In 1939, just as World War II was beginning, Fautrier left the mountains, moving to Marseille, Aix-en-Provence, and Bordeaux before finally returning to Paris in 1940 and starting to paint once again. In Paris he met several poets and writers for whom he created illustrations. In January 1943, he was arrested by the German Gestapo. After brief imprisonment, he fled Paris and found refuge in Châtenay-Malabry, where he began work on the project of the Otages (or “Hostages”). These paintings were a response to the torture and execution of French citizens by the Nazis outside his residence, and were exhibited in 1945 with the Drouin gallery. In the years that followed, Fautrier worked on the illustrations of several works, among them L’Alleluiah by Georges Bataille, and made a series of paintings devoted to small familiar objects.

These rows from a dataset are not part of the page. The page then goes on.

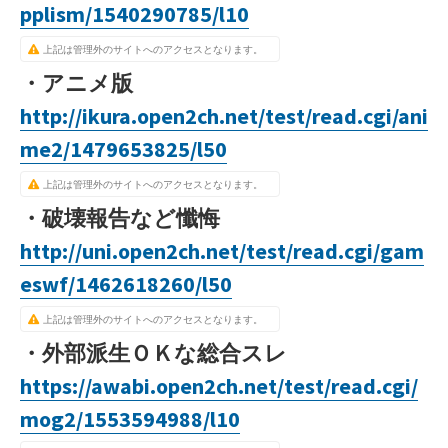
pplism/1540290785/l10
上記は管理外のサイトへのアクセスとなります。
・アニメ版
http://ikura.open2ch.net/test/read.cgi/ani
me2/1479653825/l50
上記は管理外のサイトへのアクセスとなります。
・破壊報告など懺悔
http://uni.open2ch.net/test/read.cgi/gam
eswf/1462618260/l50
上記は管理外のサイトへのアクセスとなります。
・外部派生ＯＫな総合スレ
https://awabi.open2ch.net/test/read.cgi/
mog2/1553594988/l10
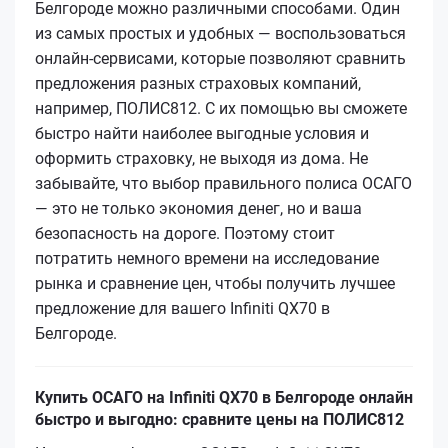
Белгороде можно различными способами. Один
из самых простых и удобных — воспользоваться
онлайн-сервисами, которые позволяют сравнить
предложения разных страховых компаний,
например, ПОЛИС812. С их помощью вы сможете
быстро найти наиболее выгодные условия и
оформить страховку, не выходя из дома. Не
забывайте, что выбор правильного полиса ОСАГО
— это не только экономия денег, но и ваша
безопасность на дороге. Поэтому стоит
потратить немного времени на исследование
рынка и сравнение цен, чтобы получить лучшее
предложение для вашего Infiniti QX70 в
Белгороде.
Купить ОСАГО на Infiniti QX70 в Белгороде онлайн
быстро и выгодно: сравните цены на ПОЛИС812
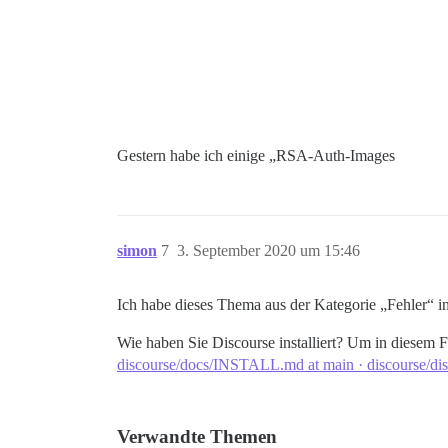
Gestern habe ich einige „RSA-Auth-Images
simon
7
3. September 2020 um 15:46
Ich habe dieses Thema aus der Kategorie „Fehler“ in
Wie haben Sie Discourse installiert? Um in diesem Fo
discourse/docs/INSTALL.md at main · discourse/di
Verwandte Themen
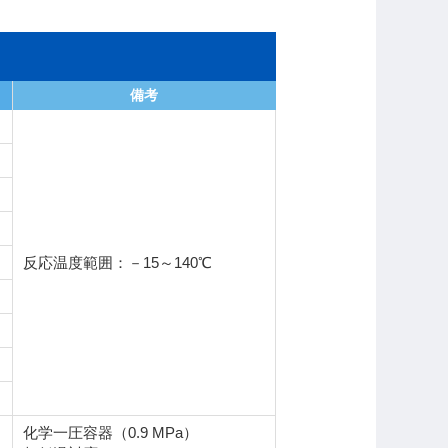
備考
反応温度範囲：－15～140℃
化学一圧容器（0.9 MPa）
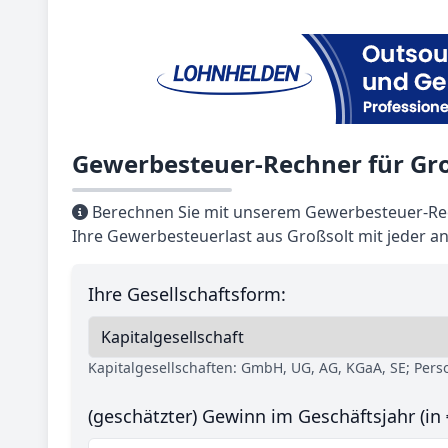
Gewerbesteuer-Rechner für Gr
Berechnen Sie mit unserem Gewerbesteuer-Rec
Ihre Gewerbesteuerlast aus Großsolt mit jeder a
Ihre Gesellschaftsform:
Kapitalgesellschaften: GmbH, UG, AG, KGaA, SE; Per
(geschätzter) Gewinn im Geschäftsjahr (in 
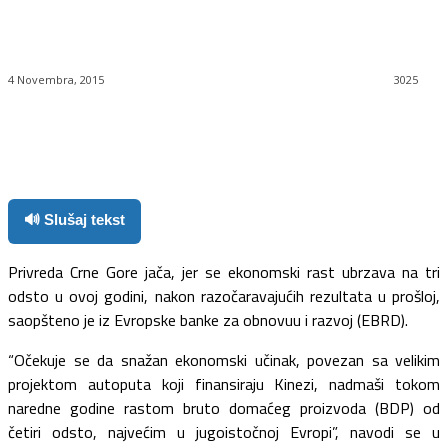
4 Novembra, 2015
3025
Facebook
Twitter
Pinterest
WhatsApp
🔊 Slušaj tekst
Privreda Crne Gore jača, jer se ekonomski rast ubrzava na tri
odsto u ovoj godini, nakon razočaravajućih rezultata u prošloj,
saopšteno je iz Evropske banke za obnovuu i razvoj (EBRD).
“Očekuje se da snažan ekonomski učinak, povezan sa velikim
projektom autoputa koji finansiraju Kinezi, nadmaši tokom
naredne godine rastom bruto domaćeg proizvoda (BDP) od
četiri odsto, najvećim u jugoistočnoj Evropi”, navodi se u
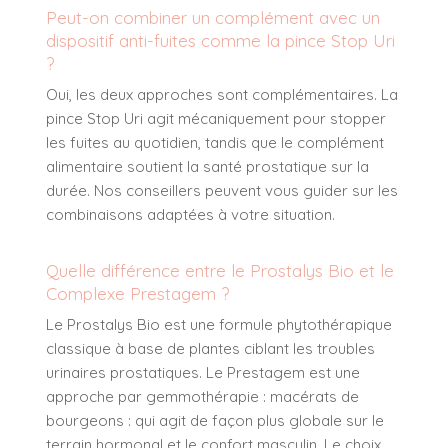
Peut-on combiner un complément avec un
dispositif anti-fuites comme la pince Stop Uri
?
Oui, les deux approches sont complémentaires. La
pince Stop Uri agit mécaniquement pour stopper
les fuites au quotidien, tandis que le complément
alimentaire soutient la santé prostatique sur la
durée. Nos conseillers peuvent vous guider sur les
combinaisons adaptées à votre situation.
Quelle différence entre le Prostalys Bio et le
Complexe Prestagem ?
Le Prostalys Bio est une formule phytothérapique
classique à base de plantes ciblant les troubles
urinaires prostatiques. Le Prestagem est une
approche par gemmothérapie : macérats de
bourgeons : qui agit de façon plus globale sur le
terrain hormonal et le confort masculin. Le choix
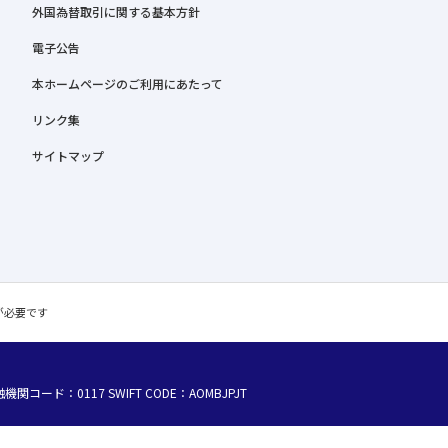
外国為替取引に関する基本方針
電子公告
本ホームページのご利用にあたって
リンク集
サイトマップ
C が必要です
融機関コード：0117
SWIFT CODE：AOMBJPJT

In 1950, with his companion, Jeanine Aeply, he invented a complex process combining chalcographic reproduction and painting, which allowed him to draw his works with several copies, in order to obtain what they called “multiple originals”.

In response to the invasion of Budapest by the Russians in 1956, Jean Fautrier takes up the motif of the hostages for the continuation of the partisans’ heads, variations on the verse “Freedom, I write your name” by Paul Éluard. Lastly, until his death in 1964, Fautrier painted more structured inscriptions in which streaks, colored lines and multi-sided grids were superimposed.

From 1945 to 1964 Jean Fautrier lived in “L’Île Verte”, a property he named after one of his paintings, located at 34 rue Eugène Sinet in Châtenay-Malabry. Purchased in 2003 by the General Council of Hauts de Seine, it is part of the greenery of the Vallée aux Loups, with the house of Châteaubriand and the Arboretum. The gardens are open all year round.

His late work is abstract, generally small in scale, often combining mixed media on paper. In 1960 he won the international grand prize at the Venice Biennale as well as another major award at the Tokyo Biennale the following year. He died in Châtenay-Malabry in 1964, the same year in which he had made donations to the Musée de l’Ile-de-France in Sceaux and Musée d’Art Moderne de la Ville de Paris. A retrospective of his work opened there later that year. and was organized by the Gianadda Foundation at Martigny in January–March 2005.

Jean Fautrier gave form and consistency to the horrors of war – experienced firsthand during the German occupation of France – with Hostages, a series of works composed of around thirty examples, painted between 1942 and 1945, and almost all exhibited in the Drouin gallery in Paris. In these works, which express both the dramatic situation of the historical events during the conflict and the more general plight of twentieth century man, humanity, overcome by the most ferocious instincts, loses physiognomic descriptiveness and hence its own recognisability, assuming the violated and lacerated physicality of formless matter, like pieces of flesh from a slaughtered body. The material bears the deep stigmata of suffering and torment; the artist’s intense activity must also have felt like slow torture, as he gleaned his images from the paper placed on the table, mixing plaster of Paris and glue with a spatula, and finishing with a light coat of oil colours. These disfigured faces, stripped of all human characteristics, paved the way for what became his characteristic expressive style, in which the harsh and brutal material always played a crucial role, even though, over time, the colour scheme of his paintings tends to gradually lighten and lose the more dramatic connotations of his initial works. This process of clarification can be seen in Angles, in which the lumpy and conspicuous paste stands out from the thin background like a bas relief, arranged in a gridded weave that highlights a different intent of spatial geometry.